Арабские невесты и молодые замужние женщины используют много хны. На коже она теряет цвет быстрее, чем на волосах. Как я уже говорил, волосы матери Хамзы были седыми и редкими. Я не мог оторвать от них взгляда. Даже когда я поворачивался к Нидаль, то все равно их видел. Маленькие чешуйки розовой кожи, видные под волосами, были покрыты хной, которая теперь там и останется, как у юной невесты или старой покойницы. Я это уже замечал, но теперь меня это преследовало, как поражение преследует настойчивее, чем победа. Победа палестинцев над израильтянами в сражении при Караме не забыто, но она волнует не так, как резня в арабской деревне Дейр-Ясин, когда в памяти сохранилась малейшая подробность, она вновь и вновь словно рассматривается под микроскопом, а тот, кто станет вглядываться в эти детали, будет не так потрясен самим фактом поражения, как его неизбежностью, признак или признаки которого проявлялись с самого начала. Поражение вновь переживется слово в слово, потому что пережить – значит выжить, а победа – это данность, какой смысл ее пережевывать. Когда я смотрел на ее голову, в голове мелькали абсурдные мысли, стремительно сменяя одна другую:
«А если бы доктор Богомолец…?»
«Новый шампунь на основе яиц и меда или маточного молочка…?»
«Талассотерапия…?»
Чем больше всматривался я в морщинки вокруг рта или на лбу, тем меньше узнавал женщину, которую когда-то знал, сильную и веселую, и чем больше она давала мне доказательств моего пребывания здесь и нашей первой встречи, тем больше я сомневался, что всё это, и в самом деле, было четырнадцать лет назад. Хотя «сомневаться» это не совсем верное слово. Гораздо правильнее и честнее было сказать фразу, которую произносят, когда сомнение сменяется удивлением: «Этого не может быть!»

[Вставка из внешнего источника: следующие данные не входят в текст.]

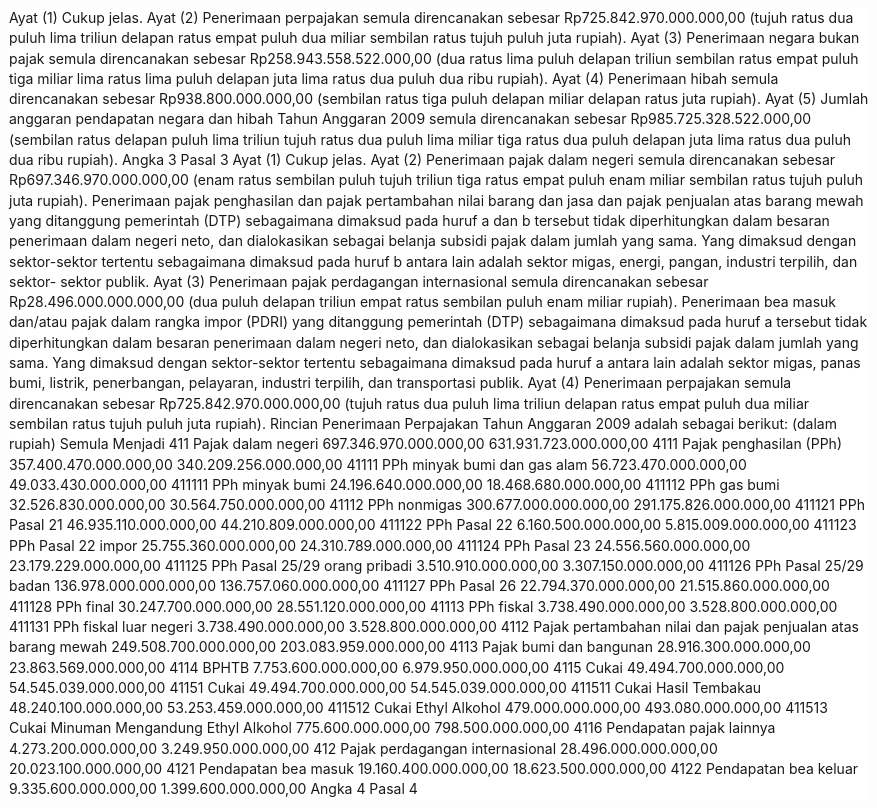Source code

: Ayat (1) Cukup jelas. Ayat (2) Penerimaan perpajakan semula direncanakan sebesar Rp725.842.970.000.000,00 (tujuh ratus dua puluh lima triliun delapan ratus empat puluh dua miliar sembilan ratus tujuh puluh juta rupiah). Ayat (3) Penerimaan negara bukan pajak semula direncanakan sebesar Rp258.943.558.522.000,00 (dua ratus lima puluh delapan triliun sembilan ratus empat puluh tiga miliar lima ratus lima puluh delapan juta lima ratus dua puluh dua ribu rupiah). Ayat (4) Penerimaan hibah semula direncanakan sebesar Rp938.800.000.000,00 (sembilan ratus tiga puluh delapan miliar delapan ratus juta rupiah). Ayat (5) Jumlah anggaran pendapatan negara dan hibah Tahun Anggaran 2009 semula direncanakan sebesar Rp985.725.328.522.000,00 (sembilan ratus delapan puluh lima triliun tujuh ratus dua puluh lima miliar tiga ratus dua puluh delapan juta lima ratus dua puluh dua ribu rupiah). Angka 3
Pasal 3
Ayat (1) Cukup jelas. Ayat (2) Penerimaan pajak dalam negeri semula direncanakan sebesar Rp697.346.970.000.000,00 (enam ratus sembilan puluh tujuh triliun tiga ratus empat puluh enam miliar sembilan ratus tujuh puluh juta rupiah). Penerimaan pajak penghasilan dan pajak pertambahan nilai barang dan jasa dan pajak penjualan atas barang mewah yang ditanggung pemerintah (DTP) sebagaimana dimaksud pada huruf a dan b tersebut tidak diperhitungkan dalam besaran penerimaan dalam negeri neto, dan dialokasikan sebagai belanja subsidi pajak dalam jumlah yang sama. Yang dimaksud dengan sektor-sektor tertentu sebagaimana dimaksud pada huruf b antara lain adalah sektor migas, energi, pangan, industri terpilih, dan sektor- sektor publik. Ayat (3) Penerimaan pajak perdagangan internasional semula direncanakan sebesar Rp28.496.000.000.000,00 (dua puluh delapan triliun empat ratus sembilan puluh enam miliar rupiah). Penerimaan bea masuk dan/atau pajak dalam rangka impor (PDRI) yang ditanggung pemerintah (DTP) sebagaimana dimaksud pada huruf a tersebut tidak diperhitungkan dalam besaran penerimaan dalam negeri neto, dan dialokasikan sebagai belanja subsidi pajak dalam jumlah yang sama. Yang dimaksud dengan sektor-sektor tertentu sebagaimana dimaksud pada huruf a antara lain adalah sektor migas, panas bumi, listrik, penerbangan, pelayaran, industri terpilih, dan transportasi publik. Ayat (4) Penerimaan perpajakan semula direncanakan sebesar Rp725.842.970.000.000,00 (tujuh ratus dua puluh lima triliun delapan ratus empat puluh dua miliar sembilan ratus tujuh puluh juta rupiah). Rincian Penerimaan Perpajakan Tahun Anggaran 2009 adalah sebagai berikut: (dalam rupiah) Semula Menjadi 411 Pajak dalam negeri 697.346.970.000.000,00 631.931.723.000.000,00 4111 Pajak penghasilan (PPh) 357.400.470.000.000,00 340.209.256.000.000,00 41111 PPh minyak bumi dan gas alam 56.723.470.000.000,00 49.033.430.000.000,00 411111 PPh minyak bumi 24.196.640.000.000,00 18.468.680.000.000,00 411112 PPh gas bumi 32.526.830.000.000,00 30.564.750.000.000,00 41112 PPh nonmigas 300.677.000.000.000,00 291.175.826.000.000,00 411121 PPh Pasal 21 46.935.110.000.000,00 44.210.809.000.000,00 411122 PPh Pasal 22 6.160.500.000.000,00 5.815.009.000.000,00 411123 PPh Pasal 22 impor 25.755.360.000.000,00 24.310.789.000.000,00 411124 PPh Pasal 23 24.556.560.000.000,00 23.179.229.000.000,00 411125 PPh Pasal 25/29 orang pribadi 3.510.910.000.000,00 3.307.150.000.000,00 411126 PPh Pasal 25/29 badan 136.978.000.000.000,00 136.757.060.000.000,00 411127 PPh Pasal 26 22.794.370.000.000,00 21.515.860.000.000,00 411128 PPh final 30.247.700.000.000,00 28.551.120.000.000,00 41113 PPh fiskal 3.738.490.000.000,00 3.528.800.000.000,00 411131 PPh fiskal luar negeri 3.738.490.000.000,00 3.528.800.000.000,00 4112 Pajak pertambahan nilai dan pajak penjualan atas barang mewah 249.508.700.000.000,00 203.083.959.000.000,00 4113 Pajak bumi dan bangunan 28.916.300.000.000,00 23.863.569.000.000,00 4114 BPHTB 7.753.600.000.000,00 6.979.950.000.000,00 4115 Cukai 49.494.700.000.000,00 54.545.039.000.000,00 41151 Cukai 49.494.700.000.000,00 54.545.039.000.000,00 411511 Cukai Hasil Tembakau 48.240.100.000.000,00 53.253.459.000.000,00 411512 Cukai Ethyl Alkohol 479.000.000.000,00 493.080.000.000,00 411513 Cukai Minuman Mengandung Ethyl Alkohol 775.600.000.000,00 798.500.000.000,00 4116 Pendapatan pajak lainnya 4.273.200.000.000,00 3.249.950.000.000,00 412 Pajak perdagangan internasional 28.496.000.000.000,00 20.023.100.000.000,00 4121 Pendapatan bea masuk 19.160.400.000.000,00 18.623.500.000.000,00 4122 Pendapatan bea keluar 9.335.600.000.000,00 1.399.600.000.000,00 Angka 4
Pasal 4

Так многократно использованный кусок мыла, потерявший половину своего объема, половину собственной субстанции, удивленный новыми размерами, мог бы жалобно воскликнуть: «Этого не может быть!»
Когда-то моя память была очень цепкой, она четко зафиксировала образ этой женщины, достаточно сильной, чтобы носить ружье, заряжать его, прицеливаться и стрелять. Ее губы тогда еще не были такими тонкими и бесцветными, как эти бледные, выцветшие следы хны на чешуйках в редких волосах. Самого краха я не застал, но его последствия осознать мог. Мать Хамзы стала такой худой, плоской, что сделалась похожа на всё в Иордании: фигурой в двух измерениях. Под ее полинявшим платьем угадывался приплюснутый картонный манекен, какие выставляют на витринах модных магазинов в Аммане, они пытаются оживить какой-нибудь кафтан, который на такой фигурке выглядел, словно повешенный, разве что язык не высовывал; мать Хамзы была плоской, как цинковая корона Хусейна над улицами и площадями; плоской, как первый мертвый фидаин, раздавленный танком; плоской, как пустая униформа, положенная на гроб погибшего солдата; плоской, как афиша… Еще она была плоской, как ячменная галета, плоской, как мелкая тарелка.
Но если она так хорошо помнила столь давние подробности, значит, говорила об этом с сыном, и они смеялись. Тогда почему? И над чем?
– Он работает в Германии. Женился на немке.
– Ты слишком много говоришь.
Внук считал ее слабоумной и, возможно, хотел избавиться от нее и её бредней. Предостерегать и оберегать ее от себя самоё означало бросить ее в старость, словно в клетку. Она утомленно поднялась. Должно быть, она многое помнила и о своем озлобленном, подозрительном внуке, хотя, возможно, он хотел выглядеть мужчиной в присутствии этой восьмидесятилетней – как казалось – женщины[107]
. Хамза II по-прежнему смотрел на Нидаль. Он считал ее красивой, потому что она была красивой? Или знаменитой? И еще она так хорошо говорила по-арабски с ливанским акцентом, говорила по-арабски и вдруг переходила на другой, какой-то неизвестный, язык, наверное, варварский, французский. Как многие другие женщины, каждый раз, когда она говорила, то полагала, будто думает.